▸ **EXERCISE**: This exercise calls for the line with "15 141 79.71", the line with "76 158 38.83", and all lines between them in the material below, output exactly and with no other lines.

▸ **RECORDS FOR THE EXERCISE**:
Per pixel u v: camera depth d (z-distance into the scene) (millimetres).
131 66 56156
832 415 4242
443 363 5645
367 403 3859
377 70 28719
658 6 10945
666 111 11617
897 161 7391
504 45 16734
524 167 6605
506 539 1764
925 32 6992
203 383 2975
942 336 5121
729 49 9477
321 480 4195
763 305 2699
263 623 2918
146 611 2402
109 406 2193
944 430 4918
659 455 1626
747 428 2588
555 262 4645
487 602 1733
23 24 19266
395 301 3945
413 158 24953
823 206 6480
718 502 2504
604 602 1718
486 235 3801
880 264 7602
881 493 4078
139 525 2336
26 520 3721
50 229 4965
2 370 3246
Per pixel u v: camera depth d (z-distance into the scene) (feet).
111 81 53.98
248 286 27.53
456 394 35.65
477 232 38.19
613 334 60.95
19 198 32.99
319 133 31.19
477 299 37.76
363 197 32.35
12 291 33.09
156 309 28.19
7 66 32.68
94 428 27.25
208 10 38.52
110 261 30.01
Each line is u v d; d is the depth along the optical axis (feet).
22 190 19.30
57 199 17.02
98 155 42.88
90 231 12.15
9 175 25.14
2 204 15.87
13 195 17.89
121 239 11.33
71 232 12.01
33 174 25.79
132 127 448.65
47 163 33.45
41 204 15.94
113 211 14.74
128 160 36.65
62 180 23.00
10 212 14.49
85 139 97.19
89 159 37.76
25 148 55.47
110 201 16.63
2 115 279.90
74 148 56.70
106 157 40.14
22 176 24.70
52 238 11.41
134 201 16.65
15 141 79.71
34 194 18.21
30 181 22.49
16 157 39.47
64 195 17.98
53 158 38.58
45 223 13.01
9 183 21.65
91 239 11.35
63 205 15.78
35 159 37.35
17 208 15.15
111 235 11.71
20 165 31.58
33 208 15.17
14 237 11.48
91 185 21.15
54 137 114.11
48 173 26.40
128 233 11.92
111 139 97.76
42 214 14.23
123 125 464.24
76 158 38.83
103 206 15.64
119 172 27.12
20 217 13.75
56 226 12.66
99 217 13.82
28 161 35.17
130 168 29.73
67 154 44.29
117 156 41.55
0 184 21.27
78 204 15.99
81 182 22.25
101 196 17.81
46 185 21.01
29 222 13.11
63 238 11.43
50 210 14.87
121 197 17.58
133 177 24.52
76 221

==

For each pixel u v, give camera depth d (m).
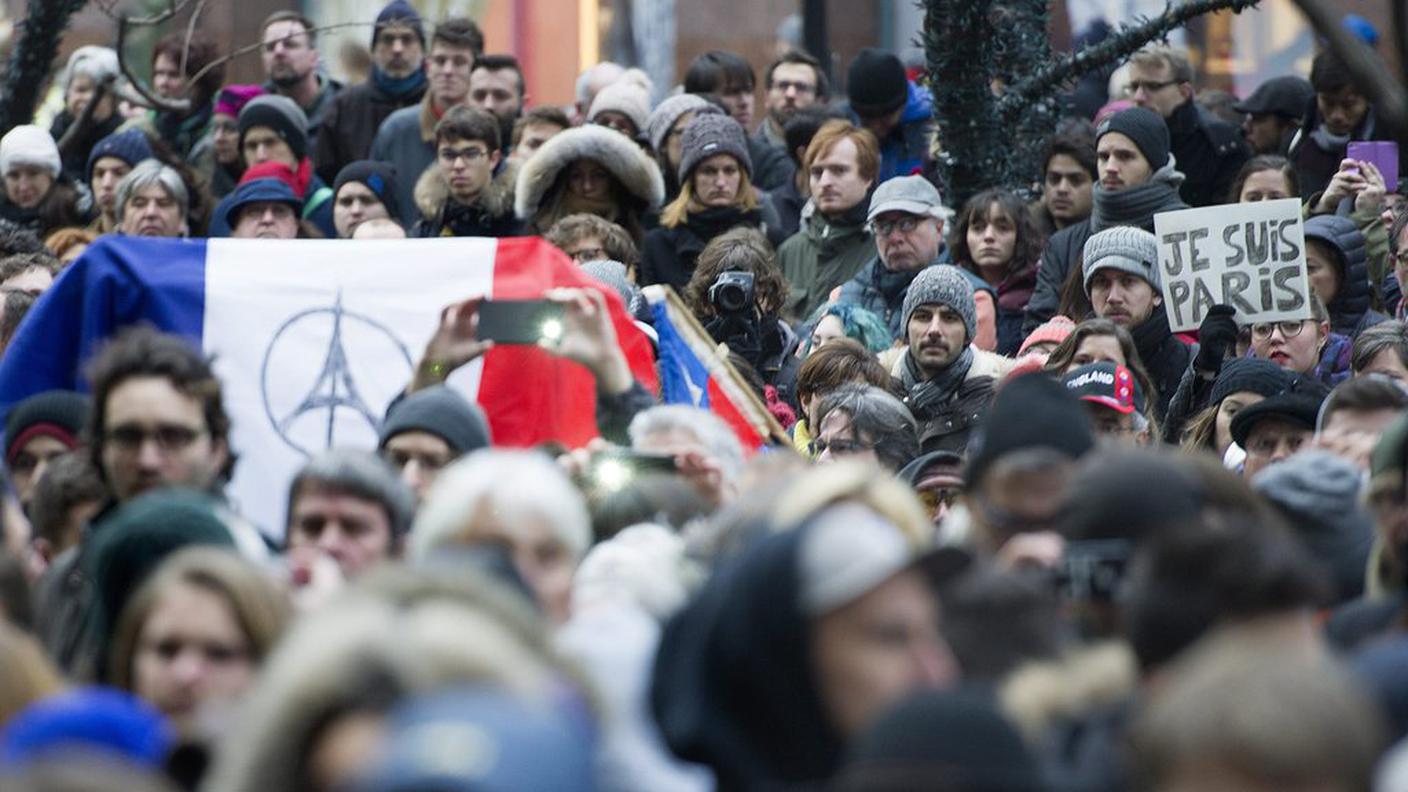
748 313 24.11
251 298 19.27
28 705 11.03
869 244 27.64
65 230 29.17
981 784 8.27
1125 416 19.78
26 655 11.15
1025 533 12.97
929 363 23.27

---

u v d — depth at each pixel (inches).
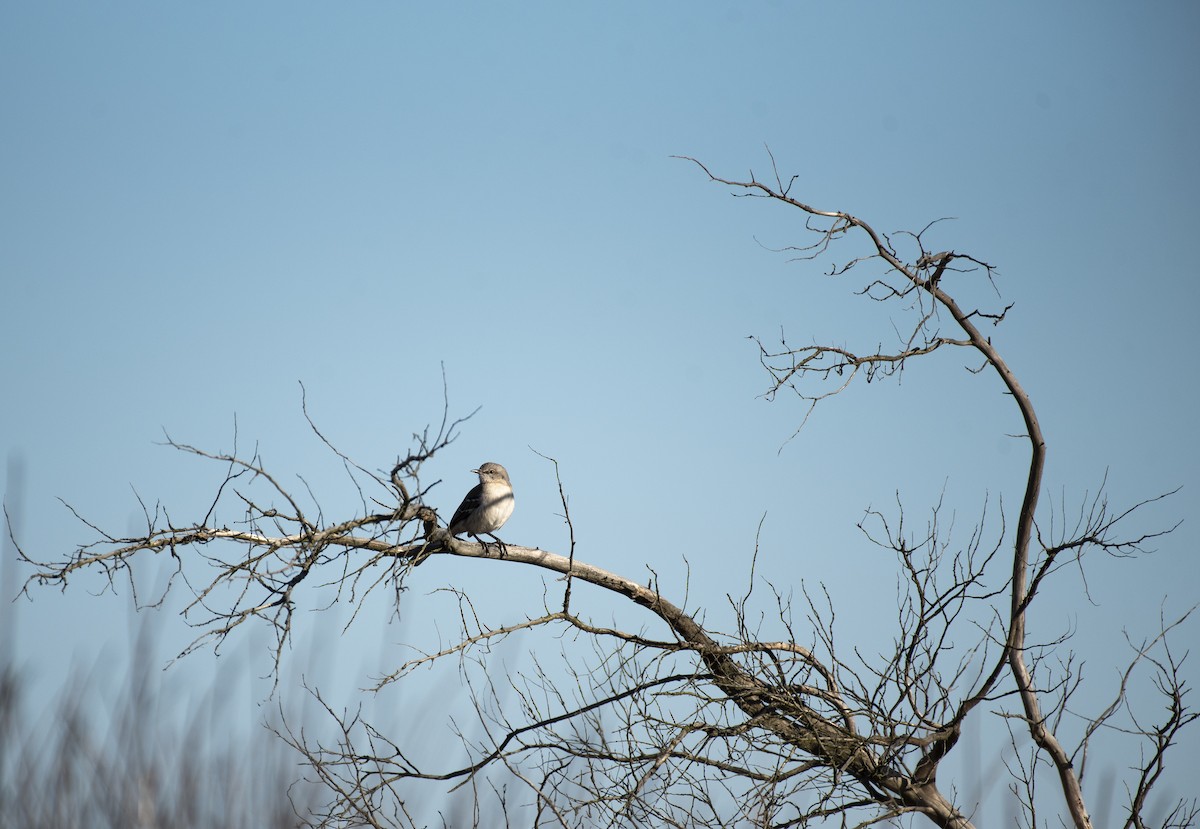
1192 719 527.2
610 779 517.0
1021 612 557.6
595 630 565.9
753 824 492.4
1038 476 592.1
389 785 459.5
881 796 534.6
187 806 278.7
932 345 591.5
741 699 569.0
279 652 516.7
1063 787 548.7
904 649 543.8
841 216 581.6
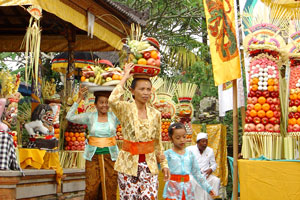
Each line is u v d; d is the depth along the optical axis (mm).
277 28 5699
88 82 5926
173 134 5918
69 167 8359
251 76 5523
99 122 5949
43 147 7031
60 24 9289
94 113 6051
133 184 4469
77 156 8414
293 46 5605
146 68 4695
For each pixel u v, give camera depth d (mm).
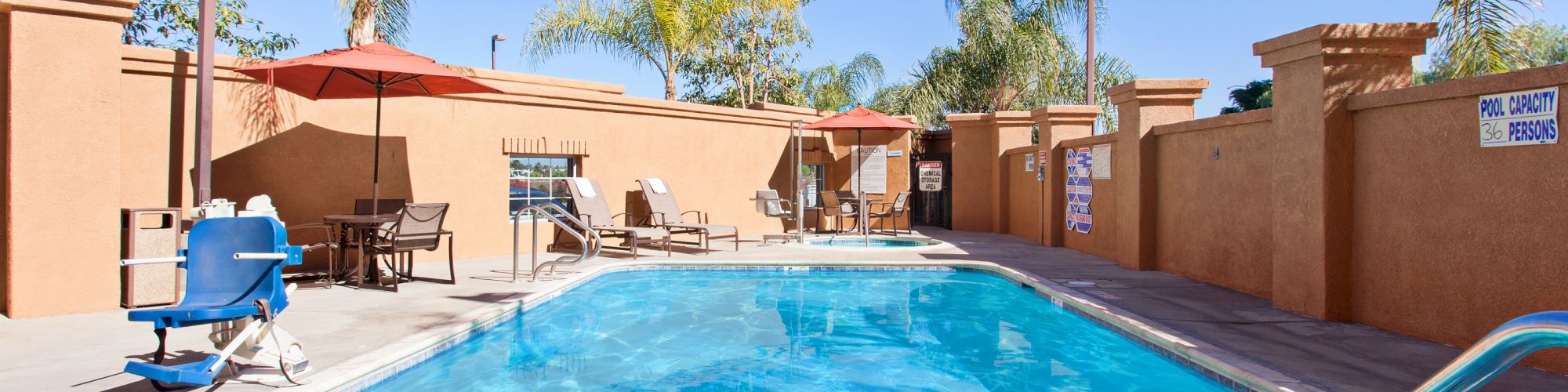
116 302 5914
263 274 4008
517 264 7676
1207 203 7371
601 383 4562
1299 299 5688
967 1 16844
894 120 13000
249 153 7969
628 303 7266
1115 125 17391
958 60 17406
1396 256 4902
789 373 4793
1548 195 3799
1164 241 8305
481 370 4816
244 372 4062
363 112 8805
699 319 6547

▸ **THE ANSWER**:
15 141 79.71
34 194 18.21
30 181 22.49
16 157 39.47
64 195 17.98
53 158 38.58
45 223 13.01
9 183 21.65
91 239 11.35
63 205 15.78
35 159 37.35
17 208 15.15
111 235 11.71
20 165 31.58
33 208 15.17
14 237 11.48
91 185 21.15
54 137 114.11
48 173 26.40
128 233 11.92
111 139 97.76
42 214 14.23
123 125 464.24
76 158 38.83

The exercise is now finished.